● **Challenge A**
Using the article on annexing Greenland and Canada, answer these questions:
(i) On what date did Vance arrive at the Pituffik Space Base?
(ii) Which country oversees Greenland's administration?
(iii) Which nations did Vance name as sources of aggressive incursions?

● **Document extract**

(begin)

April 3, 2025 - 3:52 PM

Vice President JD Vance arrives at the US military’s Pituffik Space Base in Greenland on Friday, March 28, 2025. The visit is viewed by Greenland as a provocation amid President Donald Trump’s bid to annex the strategically-placed, resource-rich Danish territory as well as Canada. (Jim Watson/Pool/AFP/Getty Images/TNS)

According to President Donald Trump and Vice President JD Vance, Greenland and Canada have everything to gain and nothing to lose from being annexed to the United States.

“Denmark hasn’t done a good job at keeping Greenland safe,” Vance said at America’s Pituffik Space Base in Greenland last week. Denmark, which oversees Greenland’s administration, hasn’t kept Greenland “safe from a lot of very aggressive incursions from Russia, China and other nations,” he added.

Trump talks as though Canada’s becoming the 51st state would be an economic win-win for both countries.

Leaving these assertions aside, it’s proper to note that the influence exerted by annexed lands is a two-way street.

And that’s why the U.S. should annex — needs to annex — both Greenland and Canada. Let’s start the process without delay.

The principal gain for Americans from making both countries part of the U.S. comes from their social policies. In both countries, they’re better than America’s in many respects. They cover more residents, provide greater benefits and have more support from political leaders across the partisan spectrum.

Let’s take a closer look at what Americans can learn from its putative new territories.

We’ll start with Canada.

(end)

(Stored records)
(begin)

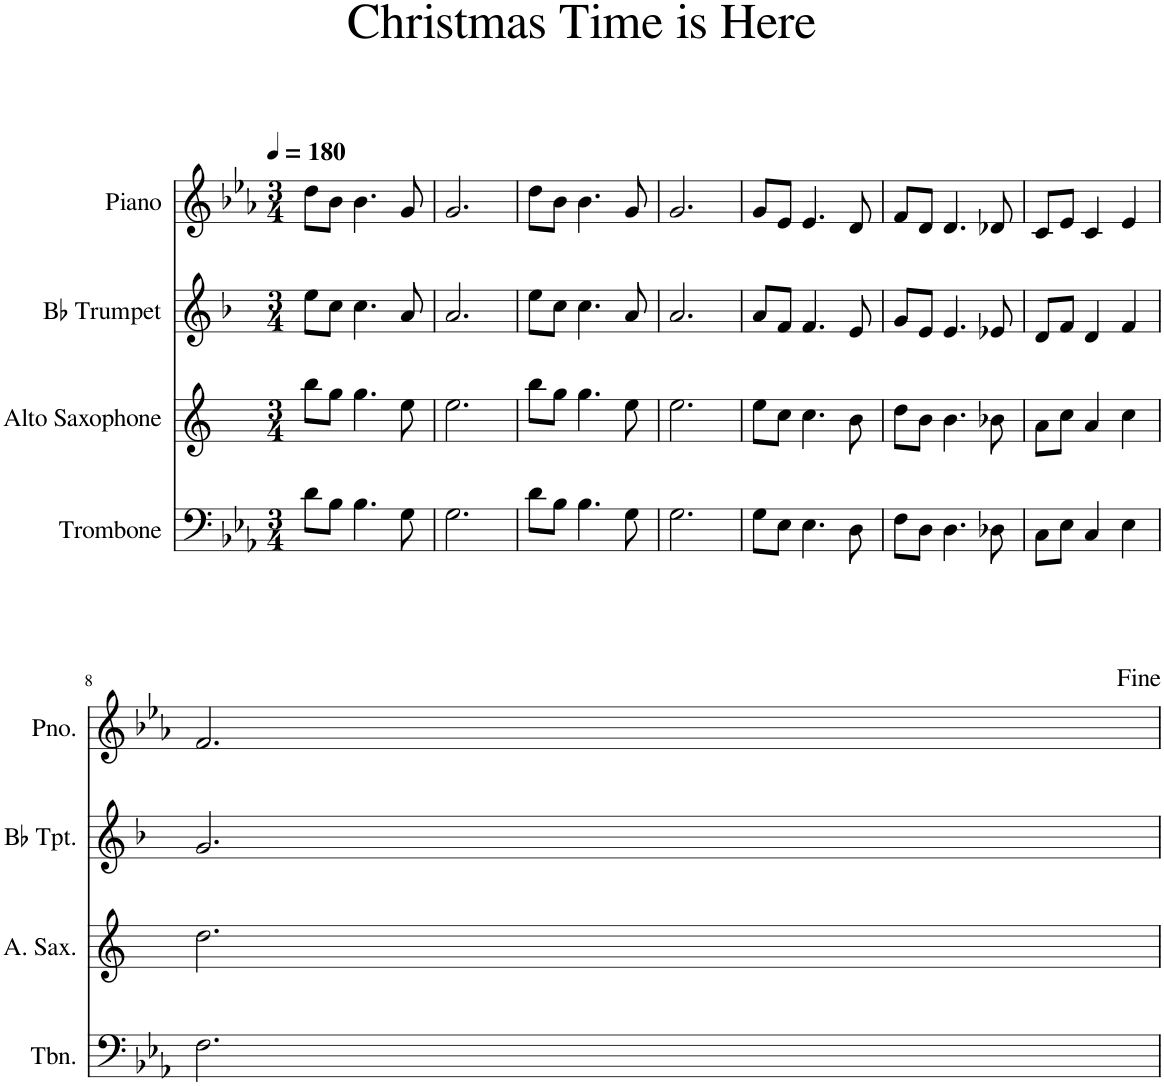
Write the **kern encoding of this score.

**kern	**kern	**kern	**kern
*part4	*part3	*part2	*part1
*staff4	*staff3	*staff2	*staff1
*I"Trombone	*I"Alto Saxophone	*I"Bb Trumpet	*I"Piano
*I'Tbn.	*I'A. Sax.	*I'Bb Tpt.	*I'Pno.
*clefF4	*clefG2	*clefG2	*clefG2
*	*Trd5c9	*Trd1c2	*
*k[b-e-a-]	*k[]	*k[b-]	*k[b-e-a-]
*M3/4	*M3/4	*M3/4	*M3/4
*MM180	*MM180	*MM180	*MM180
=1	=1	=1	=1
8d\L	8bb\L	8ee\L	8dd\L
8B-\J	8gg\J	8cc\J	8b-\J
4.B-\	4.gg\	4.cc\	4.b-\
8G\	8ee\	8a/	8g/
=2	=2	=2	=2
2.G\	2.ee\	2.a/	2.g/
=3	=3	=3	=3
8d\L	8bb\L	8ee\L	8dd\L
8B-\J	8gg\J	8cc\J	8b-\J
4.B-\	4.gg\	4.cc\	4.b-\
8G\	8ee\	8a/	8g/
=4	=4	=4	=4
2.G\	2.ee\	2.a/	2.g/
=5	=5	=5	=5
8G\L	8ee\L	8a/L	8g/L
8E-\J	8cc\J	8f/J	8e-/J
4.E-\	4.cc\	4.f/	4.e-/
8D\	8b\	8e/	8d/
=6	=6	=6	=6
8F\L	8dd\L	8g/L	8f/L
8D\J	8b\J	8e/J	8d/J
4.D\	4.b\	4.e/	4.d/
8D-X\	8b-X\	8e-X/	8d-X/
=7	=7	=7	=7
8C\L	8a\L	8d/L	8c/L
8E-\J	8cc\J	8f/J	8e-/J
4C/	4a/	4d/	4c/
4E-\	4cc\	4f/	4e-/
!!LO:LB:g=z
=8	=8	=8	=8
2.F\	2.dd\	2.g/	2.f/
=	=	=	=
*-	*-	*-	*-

(end)

● **Challenge B**
Reproduce the whole listing of notated music word for word, omitting the pictures.

● **Solution A**
(i) Friday, March 28, 2025
(ii) Denmark
(iii) Russia and China, along with other nations

● **Solution B**
Write the **kern encoding of this score.

**kern	**kern	**kern	**kern
*part4	*part3	*part2	*part1
*staff4	*staff3	*staff2	*staff1
*I"Trombone	*I"Alto Saxophone	*I"Bb Trumpet	*I"Piano
*I'Tbn.	*I'A. Sax.	*I'Bb Tpt.	*I'Pno.
*clefF4	*clefG2	*clefG2	*clefG2
*	*Trd5c9	*Trd1c2	*
*k[b-e-a-]	*k[]	*k[b-]	*k[b-e-a-]
*M3/4	*M3/4	*M3/4	*M3/4
*MM180	*MM180	*MM180	*MM180
=1	=1	=1	=1
8d\L	8bb\L	8ee\L	8dd\L
8B-\J	8gg\J	8cc\J	8b-\J
4.B-\	4.gg\	4.cc\	4.b-\
8G\	8ee\	8a/	8g/
=2	=2	=2	=2
2.G\	2.ee\	2.a/	2.g/
=3	=3	=3	=3
8d\L	8bb\L	8ee\L	8dd\L
8B-\J	8gg\J	8cc\J	8b-\J
4.B-\	4.gg\	4.cc\	4.b-\
8G\	8ee\	8a/	8g/
=4	=4	=4	=4
2.G\	2.ee\	2.a/	2.g/
=5	=5	=5	=5
8G\L	8ee\L	8a/L	8g/L
8E-\J	8cc\J	8f/J	8e-/J
4.E-\	4.cc\	4.f/	4.e-/
8D\	8b\	8e/	8d/
=6	=6	=6	=6
8F\L	8dd\L	8g/L	8f/L
8D\J	8b\J	8e/J	8d/J
4.D\	4.b\	4.e/	4.d/
8D-X\	8b-X\	8e-X/	8d-X/
=7	=7	=7	=7
8C\L	8a\L	8d/L	8c/L
8E-\J	8cc\J	8f/J	8e-/J
4C/	4a/	4d/	4c/
4E-\	4cc\	4f/	4e-/
!!LO:LB:g=z
=8	=8	=8	=8
2.F\	2.dd\	2.g/	2.f/
=	=	=	=
*-	*-	*-	*-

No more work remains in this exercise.